- Task prompt -
Rewrite the entries below, putting "Märkte" in place of "Markets" and keeping everything else the same.

- Data provided -
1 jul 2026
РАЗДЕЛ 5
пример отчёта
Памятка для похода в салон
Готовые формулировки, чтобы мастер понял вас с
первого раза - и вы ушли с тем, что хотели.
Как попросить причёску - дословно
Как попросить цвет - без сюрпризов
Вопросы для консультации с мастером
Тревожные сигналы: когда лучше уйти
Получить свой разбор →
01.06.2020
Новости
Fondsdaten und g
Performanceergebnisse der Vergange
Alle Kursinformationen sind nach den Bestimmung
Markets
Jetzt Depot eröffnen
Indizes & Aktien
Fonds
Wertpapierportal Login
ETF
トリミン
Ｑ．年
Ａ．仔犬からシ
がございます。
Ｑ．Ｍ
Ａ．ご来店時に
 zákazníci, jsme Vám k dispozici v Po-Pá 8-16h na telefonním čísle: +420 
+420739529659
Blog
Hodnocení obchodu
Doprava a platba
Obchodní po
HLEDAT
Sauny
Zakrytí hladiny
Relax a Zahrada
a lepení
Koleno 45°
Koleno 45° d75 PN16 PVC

- Task solution -
1 jul 2026
РАЗДЕЛ 5
пример отчёта
Памятка для похода в салон
Готовые формулировки, чтобы мастер понял вас с
первого раза - и вы ушли с тем, что хотели.
Как попросить причёску - дословно
Как попросить цвет - без сюрпризов
Вопросы для консультации с мастером
Тревожные сигналы: когда лучше уйти
Получить свой разбор →
01.06.2020
Новости
Fondsdaten und g
Performanceergebnisse der Vergange
Alle Kursinformationen sind nach den Bestimmung
Märkte
Jetzt Depot eröffnen
Indizes & Aktien
Fonds
Wertpapierportal Login
ETF
トリミン
Ｑ．年
Ａ．仔犬からシ
がございます。
Ｑ．Ｍ
Ａ．ご来店時に
 zákazníci, jsme Vám k dispozici v Po-Pá 8-16h na telefonním čísle: +420 
+420739529659
Blog
Hodnocení obchodu
Doprava a platba
Obchodní po
HLEDAT
Sauny
Zakrytí hladiny
Relax a Zahrada
a lepení
Koleno 45°
Koleno 45° d75 PN16 PVC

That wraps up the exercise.